Ceci est lié aux tendances démographiques, à la productivité, à la mondialisation et à une meilleure gouvernance.

«Le consensus qui a enterré les pays émergents a sans doute tort», affirme-t-il. Environ 6 % de l’actif de la CDPQ est investi dans les pays émergents. Elle compte atteindre 10 % d’ici deux ou trois ans.

Renaissance américaine

Quant à la renaissance de l’économie américaine, Roland Lescure ne croit pas que ce soit un feu de paille, mais bien une tendance de fond.

«Ce renouveau est basé sur une révolution énergétique (production de gaz naturel et pétrole), qui a permis de créer des millions d’emplois depuis cinq ans», constate-t-il.

Le numéro deux de la CDPQ souligne également les performances de l’industrie automobile américaine, qui est maintenant exportatrice nette de véhicules.

«Du jamais vu depuis les années 1970», note-t-il. Selon lui, le dollar américain pourrait aussi profiter de ce redémarrage.

La CDPQ exploitera ces occasions en investissant dans des entreprises exportatrices canadiennes comme Gildan, dans le secteur immobilier américain, et dans des infrastructures et l’énergie, comme les pipelines.

Et l’Europe ?

Selon d’autres enquêtes, la région vedette parmi les gestionnaires sur un horizon de trois à douze mois est maintenant l’Europe, qui devance les marchés américains.

«Ceci nous fait penser que le bon rendement boursier dans cette partie du monde pourrait tirer à sa fin», estime Vital Proulx.

«Les défis qui attendent l’Europe sont encore énormes», affirme Roland Lescure.

Malgré les restructurations, le soutien des programmes budgétaires et les efforts des banques centrales, plusieurs pays sont insolvables comme le Portugal et la Grèce, sans oublier l’Espagne et l’Italie qui sont toujours très fragiles.

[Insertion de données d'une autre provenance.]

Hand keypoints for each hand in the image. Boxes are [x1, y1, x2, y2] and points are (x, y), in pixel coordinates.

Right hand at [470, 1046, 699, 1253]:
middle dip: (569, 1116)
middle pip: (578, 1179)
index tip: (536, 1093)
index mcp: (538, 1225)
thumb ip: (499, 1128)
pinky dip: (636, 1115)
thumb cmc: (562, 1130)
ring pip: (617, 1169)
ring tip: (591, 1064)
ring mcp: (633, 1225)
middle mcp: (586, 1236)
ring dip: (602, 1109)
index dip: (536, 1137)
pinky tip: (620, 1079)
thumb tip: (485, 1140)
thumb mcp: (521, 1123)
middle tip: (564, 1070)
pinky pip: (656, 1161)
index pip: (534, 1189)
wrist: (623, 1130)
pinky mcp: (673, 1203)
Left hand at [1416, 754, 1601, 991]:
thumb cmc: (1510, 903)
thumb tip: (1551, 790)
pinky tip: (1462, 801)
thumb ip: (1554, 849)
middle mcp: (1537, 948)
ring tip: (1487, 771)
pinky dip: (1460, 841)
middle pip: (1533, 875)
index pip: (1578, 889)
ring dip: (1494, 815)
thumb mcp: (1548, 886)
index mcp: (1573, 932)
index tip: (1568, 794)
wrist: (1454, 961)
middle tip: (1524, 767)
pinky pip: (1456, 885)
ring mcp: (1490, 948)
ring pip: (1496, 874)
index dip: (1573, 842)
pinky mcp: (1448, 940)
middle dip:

«Les besoins de recapitalisation pourraient être encore importants dans les années à venir», ajoute-t-il.

«L’euro est également à des niveaux très élevés, alors qu’on mise sur une croissance basée sur les exportations. Plusieurs données économiques, comme le taux de chômage chez les jeunes, sont un fléau», déplore celui qui a immigré de France pour venir travailler à la CDPQ.

«Malgré ce nuage gris foncé, près de 10 % des 500 plus grandes entreprises européennes ont vu leurs revenus croître chaque année depuis 2007», rappelle Roland Lescure.

Il cite comme exemples : Danone, Heineken, Telsat, Casino et Bureau Veritas, dont le siège social est en Europe, mais dont les activités mondiales bénéficient de ce cycle de croissance.

«En 2014, il faut rester investi dans les marchés boursiers, mais sans doute autrement», croit le chef des placements de la CDPQ. Cela signifie analyser et chercher les bonnes entreprises, en plus de se méfier des consensus. Ceux qui seront patients devraient être récompensés.